> _What you have to do_: Nothing is to be left out: repeat every entry exactly as given.

> _Extracted page text data_:
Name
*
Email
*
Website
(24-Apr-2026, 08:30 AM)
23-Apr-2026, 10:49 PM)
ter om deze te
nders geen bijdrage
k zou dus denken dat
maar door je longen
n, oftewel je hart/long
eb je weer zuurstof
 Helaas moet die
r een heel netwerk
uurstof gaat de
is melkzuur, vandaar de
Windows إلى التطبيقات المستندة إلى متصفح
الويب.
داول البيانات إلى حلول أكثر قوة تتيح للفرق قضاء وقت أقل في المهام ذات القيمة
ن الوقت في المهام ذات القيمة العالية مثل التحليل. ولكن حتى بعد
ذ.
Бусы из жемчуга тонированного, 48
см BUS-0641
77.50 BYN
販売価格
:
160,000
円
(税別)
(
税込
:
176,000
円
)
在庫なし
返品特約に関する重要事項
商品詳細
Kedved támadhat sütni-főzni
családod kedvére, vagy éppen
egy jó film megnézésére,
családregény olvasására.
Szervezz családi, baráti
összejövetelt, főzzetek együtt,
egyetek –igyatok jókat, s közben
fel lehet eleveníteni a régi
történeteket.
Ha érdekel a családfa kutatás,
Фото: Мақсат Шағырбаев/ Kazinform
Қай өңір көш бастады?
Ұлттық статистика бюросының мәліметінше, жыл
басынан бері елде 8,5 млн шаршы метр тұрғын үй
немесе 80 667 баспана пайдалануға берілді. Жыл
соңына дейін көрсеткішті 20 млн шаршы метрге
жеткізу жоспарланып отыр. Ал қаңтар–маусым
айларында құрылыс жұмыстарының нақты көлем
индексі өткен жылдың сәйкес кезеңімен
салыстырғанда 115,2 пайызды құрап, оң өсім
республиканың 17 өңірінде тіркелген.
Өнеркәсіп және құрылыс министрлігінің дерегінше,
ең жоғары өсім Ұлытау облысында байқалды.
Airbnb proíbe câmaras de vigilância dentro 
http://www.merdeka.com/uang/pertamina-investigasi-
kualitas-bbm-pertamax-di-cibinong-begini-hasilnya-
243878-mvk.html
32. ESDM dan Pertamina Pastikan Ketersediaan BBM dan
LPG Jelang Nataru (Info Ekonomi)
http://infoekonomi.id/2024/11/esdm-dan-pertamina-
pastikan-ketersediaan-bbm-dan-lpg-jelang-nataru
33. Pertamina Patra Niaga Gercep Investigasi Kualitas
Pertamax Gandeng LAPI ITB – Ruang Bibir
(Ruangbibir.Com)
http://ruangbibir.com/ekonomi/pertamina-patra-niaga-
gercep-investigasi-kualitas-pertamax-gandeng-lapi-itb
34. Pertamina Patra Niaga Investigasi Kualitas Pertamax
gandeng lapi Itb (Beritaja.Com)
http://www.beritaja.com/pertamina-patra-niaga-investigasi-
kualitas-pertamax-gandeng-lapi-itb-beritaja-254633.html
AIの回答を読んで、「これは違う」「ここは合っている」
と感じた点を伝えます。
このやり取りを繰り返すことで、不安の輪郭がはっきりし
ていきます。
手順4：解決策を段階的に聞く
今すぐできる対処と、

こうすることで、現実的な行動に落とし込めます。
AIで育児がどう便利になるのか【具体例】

> _Reply_:
Name
*
Email
*
Website
(24-Apr-2026, 08:30 AM)
23-Apr-2026, 10:49 PM)
ter om deze te
nders geen bijdrage
k zou dus denken dat
maar door je longen
n, oftewel je hart/long
eb je weer zuurstof
 Helaas moet die
r een heel netwerk
uurstof gaat de
is melkzuur, vandaar de
Windows إلى التطبيقات المستندة إلى متصفح
الويب.
داول البيانات إلى حلول أكثر قوة تتيح للفرق قضاء وقت أقل في المهام ذات القيمة
ن الوقت في المهام ذات القيمة العالية مثل التحليل. ولكن حتى بعد
ذ.
Бусы из жемчуга тонированного, 48
см BUS-0641
77.50 BYN
販売価格
:
160,000
円
(税別)
(
税込
:
176,000
円
)
在庫なし
返品特約に関する重要事項
商品詳細
Kedved támadhat sütni-főzni
családod kedvére, vagy éppen
egy jó film megnézésére,
családregény olvasására.
Szervezz családi, baráti
összejövetelt, főzzetek együtt,
egyetek –igyatok jókat, s közben
fel lehet eleveníteni a régi
történeteket.
Ha érdekel a családfa kutatás,
Фото: Мақсат Шағырбаев/ Kazinform
Қай өңір көш бастады?
Ұлттық статистика бюросының мәліметінше, жыл
басынан бері елде 8,5 млн шаршы метр тұрғын үй
немесе 80 667 баспана пайдалануға берілді. Жыл
соңына дейін көрсеткішті 20 млн шаршы метрге
жеткізу жоспарланып отыр. Ал қаңтар–маусым
айларында құрылыс жұмыстарының нақты көлем
индексі өткен жылдың сәйкес кезеңімен
салыстырғанда 115,2 пайызды құрап, оң өсім
республиканың 17 өңірінде тіркелген.
Өнеркәсіп және құрылыс министрлігінің дерегінше,
ең жоғары өсім Ұлытау облысында байқалды.
Airbnb proíbe câmaras de vigilância dentro 
http://www.merdeka.com/uang/pertamina-investigasi-
kualitas-bbm-pertamax-di-cibinong-begini-hasilnya-
243878-mvk.html
32. ESDM dan Pertamina Pastikan Ketersediaan BBM dan
LPG Jelang Nataru (Info Ekonomi)
http://infoekonomi.id/2024/11/esdm-dan-pertamina-
pastikan-ketersediaan-bbm-dan-lpg-jelang-nataru
33. Pertamina Patra Niaga Gercep Investigasi Kualitas
Pertamax Gandeng LAPI ITB – Ruang Bibir
(Ruangbibir.Com)
http://ruangbibir.com/ekonomi/pertamina-patra-niaga-
gercep-investigasi-kualitas-pertamax-gandeng-lapi-itb
34. Pertamina Patra Niaga Investigasi Kualitas Pertamax
gandeng lapi Itb (Beritaja.Com)
http://www.beritaja.com/pertamina-patra-niaga-investigasi-
kualitas-pertamax-gandeng-lapi-itb-beritaja-254633.html
AIの回答を読んで、「これは違う」「ここは合っている」
と感じた点を伝えます。
このやり取りを繰り返すことで、不安の輪郭がはっきりし
ていきます。
手順4：解決策を段階的に聞く
今すぐできる対処と、

こうすることで、現実的な行動に落とし込めます。
AIで育児がどう便利になるのか【具体例】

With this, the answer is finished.